__WORK TO DO__:
[A] Answer these from the forum post on patents and copyrights:
(i) On which limit for patents does the writer say Congress agrees?
(ii) What two things does the writer call litigation in the last paragraph?
(iii) What date and time appear at the top of the post?
[B] Write the next few sentences of the forum post on patents and copyrights, picking up after its last sentence.

(no subject)

Date: 2/4/12 15:52 (UTC)
I'm using the terms interchangeably here when I shouldn't be, I know.

I'm actually for pretty hefty patent protections, but I think they should be limited in term (where, thankfully, Congress agrees with me) and limited in scope (where the courts and Congress do not seem to agree with me). Copyrights, IMO, have mostly just vastly overreached the usefulness of extending the terms, though they're about right in terms of the protections that exist. Keeping the two separate is somewhat important to the overall argument.

You also at least appear to be saying that the litigation is a bad thing, and I'm not convinced of that, either. I'm not sure why the court of law is nt a good place to hash that kind of thing out.

Litigation is an artificial expense, a barrier to entry. It's only a good thing to determine who has the rights if we need to have sole possession of rights. So, I think you're begging the overall question.

__Data excerpts__:
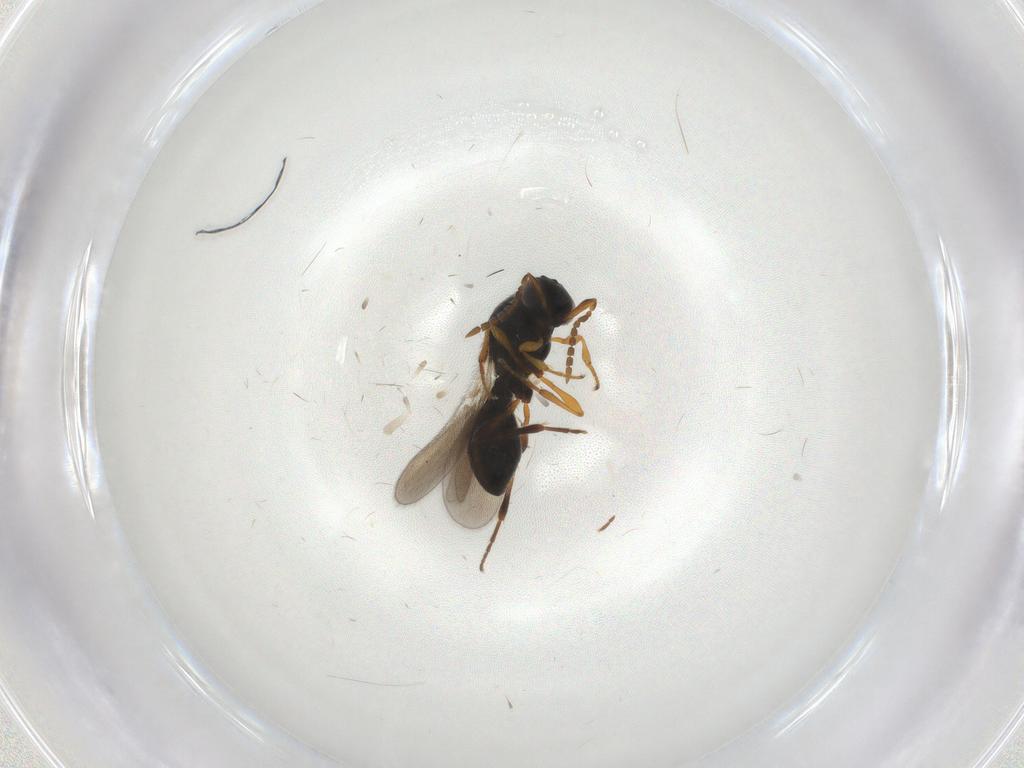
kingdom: Animalia
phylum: Arthropoda
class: Insecta
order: Hymenoptera
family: Platygastridae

__TASK RESPONSES__:
[A]
(i) Limiting patents in term.
(ii) An artificial expense and a barrier to entry.
(iii) 2/4/12 15:52 (UTC).

[B]
Also, I meant to restrict my "should that really be patented" question to things like the icon grid (http://arstechnica.com/apple/news/2011/04/bad-touchwiz-apple-sues-samsung-for-patent-violations.ars), something that's existed in the Windows since at least Windows ME (I can't recall whether Win95 had the grid icon version), released in 2000. Touchscreens, to me, fall clearly under patentable tech, whereas the icon grid patent gets away with it because patent examiners are too overworked to actually check the prior art for either novelty or non-obviousness in any rigorous way. Part of that would be restoring lost resources (http://www.generalpatent.com/patent-office-fy2011-budget-slashed-100-million) to the USPTO, and making them an actual enforcement and examination body rather than a slow-moving rubber stamp. That's doubly true if we're going to give judicial deference (http://stlr.stanford.edu/pdf/BuchananJ-Deference.pdf) to PTO decisions.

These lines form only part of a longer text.